Normalement, le principe du snowfarming c’est de recycler de l’ancienne neige, la pousser en quelque sorte, dans un trou. Mais il faut en avoir ! Le snowfarming du Grand Bornand est majoritairement de la neige artificielle. J’appelle ça une usine à neige dont l’eau est pompée de la retenue du Maroly. En sachant qu’il faut 24 000 m3 de neige pour le stade de biathlon. Après, il faut encore la descendre pour fabriquer les pistes.
Quels sont les véhicules utilisés pour le transport ?
On voit sur les photos que ce sont des camions bennes, de chantier, des huit-roues, du huit-essieux. Ca fonctionne de toute évidence au diesel, un camion, c’est ce qu’il y a de plus carboné.
La neige est déjà en train d’être déposée, va-t-il y avoir des pertes entre maintenant et le début de la coupe du monde ?
Il faut voir quelle va être la météo, il fait froid la nuit et plutôt doux la journée. Le stade est bien à l’abri, il est quand même situé dans une zone ombragée, donc les températures ne vont pas monter comme sur une façade sud. Mais alors imaginez s’il pleut… L’année dernière on a eu exactement la même problématique. Il y a eu le même ballet de camions, mais quelques jours avant le début de la coupe du monde, il a neigé presque un mètre. Il y a quand même eu de la neige amenée par camion en amont et l’intervention des dameuses pour l’étaler (qui est aussi un travail gigantesque, il n’y a pas que les camions), comme ils sont en train de le faire maintenant. Et puis, la chance ! Il a neigé, c’était plus joli pour les images. Cette année, on va voir ce que nous prévoit la météo.

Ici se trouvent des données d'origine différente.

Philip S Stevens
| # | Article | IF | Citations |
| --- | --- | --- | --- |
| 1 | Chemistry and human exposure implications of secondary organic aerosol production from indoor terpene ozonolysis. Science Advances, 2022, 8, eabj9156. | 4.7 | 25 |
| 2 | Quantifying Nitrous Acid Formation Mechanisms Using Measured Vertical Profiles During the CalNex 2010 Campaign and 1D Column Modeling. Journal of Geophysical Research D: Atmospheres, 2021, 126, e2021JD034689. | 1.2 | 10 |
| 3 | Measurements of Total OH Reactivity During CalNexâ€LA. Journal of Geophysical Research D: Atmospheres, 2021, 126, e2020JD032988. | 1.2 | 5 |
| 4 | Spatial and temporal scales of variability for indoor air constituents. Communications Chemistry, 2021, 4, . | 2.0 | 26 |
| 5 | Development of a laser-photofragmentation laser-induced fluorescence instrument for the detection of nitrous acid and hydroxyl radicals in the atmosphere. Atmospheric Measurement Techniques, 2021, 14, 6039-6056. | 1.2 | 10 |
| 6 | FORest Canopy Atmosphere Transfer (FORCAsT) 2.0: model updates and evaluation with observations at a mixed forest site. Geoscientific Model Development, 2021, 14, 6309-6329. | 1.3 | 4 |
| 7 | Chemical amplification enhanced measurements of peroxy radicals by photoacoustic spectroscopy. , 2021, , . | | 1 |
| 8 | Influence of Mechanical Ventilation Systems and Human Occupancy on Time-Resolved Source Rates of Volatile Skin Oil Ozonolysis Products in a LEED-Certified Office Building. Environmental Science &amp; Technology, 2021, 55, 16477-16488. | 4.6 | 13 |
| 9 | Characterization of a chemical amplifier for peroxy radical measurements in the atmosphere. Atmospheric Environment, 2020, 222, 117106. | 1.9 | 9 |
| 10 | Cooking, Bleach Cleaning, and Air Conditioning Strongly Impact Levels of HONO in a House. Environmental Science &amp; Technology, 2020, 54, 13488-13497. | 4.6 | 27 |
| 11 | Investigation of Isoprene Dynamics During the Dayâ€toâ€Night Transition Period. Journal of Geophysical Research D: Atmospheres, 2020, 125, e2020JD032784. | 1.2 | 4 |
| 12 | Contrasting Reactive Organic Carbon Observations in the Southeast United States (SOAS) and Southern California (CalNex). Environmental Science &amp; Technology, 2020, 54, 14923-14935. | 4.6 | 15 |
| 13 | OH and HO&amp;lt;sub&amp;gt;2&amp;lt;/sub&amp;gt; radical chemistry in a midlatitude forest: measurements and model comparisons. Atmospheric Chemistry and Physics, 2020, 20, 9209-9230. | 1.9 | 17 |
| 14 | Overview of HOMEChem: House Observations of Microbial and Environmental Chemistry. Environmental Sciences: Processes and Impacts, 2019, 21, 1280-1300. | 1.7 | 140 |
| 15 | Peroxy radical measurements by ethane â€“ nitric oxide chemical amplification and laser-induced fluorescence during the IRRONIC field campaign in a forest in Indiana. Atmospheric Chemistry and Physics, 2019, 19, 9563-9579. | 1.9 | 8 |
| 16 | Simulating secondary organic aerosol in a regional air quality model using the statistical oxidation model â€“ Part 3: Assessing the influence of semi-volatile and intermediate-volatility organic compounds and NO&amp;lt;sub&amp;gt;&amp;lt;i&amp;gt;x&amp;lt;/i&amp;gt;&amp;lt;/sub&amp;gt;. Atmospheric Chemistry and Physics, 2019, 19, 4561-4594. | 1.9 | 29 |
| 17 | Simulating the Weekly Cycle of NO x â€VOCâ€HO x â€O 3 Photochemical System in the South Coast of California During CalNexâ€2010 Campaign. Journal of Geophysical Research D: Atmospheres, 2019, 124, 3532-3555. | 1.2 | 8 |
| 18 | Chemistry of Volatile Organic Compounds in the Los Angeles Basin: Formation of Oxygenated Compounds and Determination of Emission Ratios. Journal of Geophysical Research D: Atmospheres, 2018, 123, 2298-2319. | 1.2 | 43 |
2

Est-ce que la situation climatique pourrait remettre en question le choix de certaines stations pour héberger un tel évènement ?
Oui, aujourd’hui la météo est tellement bouleversée par un climat lui-même complètement en dérive qu’on ne peut plus prévoir aussi tôt dans la saison de disposer d’un stock de neige suffisant pour une coupe du monde. J’imagine que le Grand Bornand est victime de la fédération qui lui impose un cahier des charges afin d’absolument accueillir la coupe du monde. J’imagine qu’il est hyper rigoureux et qu’ils doivent faire tout ça pour le respecter. Mais alors il faut le dénoncer.
Vous voyez des alternatives ?
Oui, on ne doit plus prévoir de compétitions liées au sport d’hiver aussi tôt dans l’année et à des altitudes aussi basses. Les élus doivent refuser ou alors dénoncer les conditions des cahiers des charges.
Avez-vous des chiffres précis sur l’impact environnemental de ces pratiques ?
On peut calculer l’impact carbone de ces rotations de camions. Mais même sans calcul, l’impact est clair. En termes de consommation d’eau, de consommation énergétique pour fabriquer la neige et en termes de consommation carbonée des allers-retours des camions. On sait qu’il faut 4000 m3 d’eau consommée par les canons à neige pour une couche produite sur un hectare. [Entre 20 et 25 millions de m3 sont transformés en neige chaque année dans les Alpes françaises, selon France Nature Environnement Rhône Alpes ndlr]. Et c’est faux de dire que l’on emprunte l’eau pour la restituer à la nature. Lors de la captation, on utilise des sources d’eau probablement très propres, donc il y a de l’eau potable qui croupit dans les retenues. Cet été il y a eu 40% d’évaporation. Ensuite il y a toute la perte due au trajet des canons, c’est ce qu’on appelle la sublimation, soit encore 20% à 30%. Et on parle d’eau ! Et il faut encore voir la consommation d’énergie […] Les stations ne peuvent plus payer leurs factures énergétiques aujourd’hui.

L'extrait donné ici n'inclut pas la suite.